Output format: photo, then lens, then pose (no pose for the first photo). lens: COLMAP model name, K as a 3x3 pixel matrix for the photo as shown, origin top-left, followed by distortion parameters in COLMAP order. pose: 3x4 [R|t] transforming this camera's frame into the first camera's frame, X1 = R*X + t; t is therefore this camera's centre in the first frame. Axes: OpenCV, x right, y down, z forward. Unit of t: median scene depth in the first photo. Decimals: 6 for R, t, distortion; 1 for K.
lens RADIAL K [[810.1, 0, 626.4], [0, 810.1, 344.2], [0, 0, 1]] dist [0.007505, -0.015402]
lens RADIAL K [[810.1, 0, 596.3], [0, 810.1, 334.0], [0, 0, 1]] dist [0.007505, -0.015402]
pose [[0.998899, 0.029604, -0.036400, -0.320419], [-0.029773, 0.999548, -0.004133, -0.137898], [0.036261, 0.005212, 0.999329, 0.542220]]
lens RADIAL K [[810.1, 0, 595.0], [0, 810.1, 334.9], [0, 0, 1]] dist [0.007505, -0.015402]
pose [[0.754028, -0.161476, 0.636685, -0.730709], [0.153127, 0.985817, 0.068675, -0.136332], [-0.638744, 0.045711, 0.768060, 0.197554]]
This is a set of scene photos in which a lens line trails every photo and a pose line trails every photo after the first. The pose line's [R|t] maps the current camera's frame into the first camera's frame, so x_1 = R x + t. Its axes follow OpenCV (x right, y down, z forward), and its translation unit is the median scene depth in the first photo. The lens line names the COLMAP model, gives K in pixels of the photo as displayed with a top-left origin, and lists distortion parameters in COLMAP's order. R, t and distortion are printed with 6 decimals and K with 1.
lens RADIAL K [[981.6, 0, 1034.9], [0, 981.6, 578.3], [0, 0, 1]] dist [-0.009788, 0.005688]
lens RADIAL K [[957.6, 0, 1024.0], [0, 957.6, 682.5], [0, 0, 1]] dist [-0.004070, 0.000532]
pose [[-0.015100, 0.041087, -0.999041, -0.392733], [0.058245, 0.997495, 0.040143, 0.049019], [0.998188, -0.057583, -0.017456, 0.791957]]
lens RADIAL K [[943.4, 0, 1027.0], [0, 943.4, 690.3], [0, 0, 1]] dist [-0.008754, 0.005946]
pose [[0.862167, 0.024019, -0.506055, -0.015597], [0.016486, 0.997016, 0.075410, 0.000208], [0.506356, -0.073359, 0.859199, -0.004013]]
++++++
_WHAT YOU HAVE TO DO_
Copy the items word for word from the beginning up to and including the line containing "0.045711, 0.768060, 0.197554]]".

_OUTPUT FOR THIS EXERCISE_
Output format: photo, then lens, then pose (no pose for the first photo). lens: COLMAP model name, K as a 3x3 pixel matrix for the photo as shown, origin top-left, followed by distortion parameters in COLMAP order. pose: 3x4 [R|t] transforming this camera's frame into the first camera's frame, X1 = R*X + t; t is therefore this camera's centre in the first frame. Axes: OpenCV, x right, y down, z forward. Unit of t: median scene depth in the first photo. Decimals: 6 for R, t, distortion; 1 for K.
lens RADIAL K [[810.1, 0, 626.4], [0, 810.1, 344.2], [0, 0, 1]] dist [0.007505, -0.015402]
lens RADIAL K [[810.1, 0, 596.3], [0, 810.1, 334.0], [0, 0, 1]] dist [0.007505, -0.015402]
pose [[0.998899, 0.029604, -0.036400, -0.320419], [-0.029773, 0.999548, -0.004133, -0.137898], [0.036261, 0.005212, 0.999329, 0.542220]]
lens RADIAL K [[810.1, 0, 595.0], [0, 810.1, 334.9], [0, 0, 1]] dist [0.007505, -0.015402]
pose [[0.754028, -0.161476, 0.636685, -0.730709], [0.153127, 0.985817, 0.068675, -0.136332], [-0.638744, 0.045711, 0.768060, 0.197554]]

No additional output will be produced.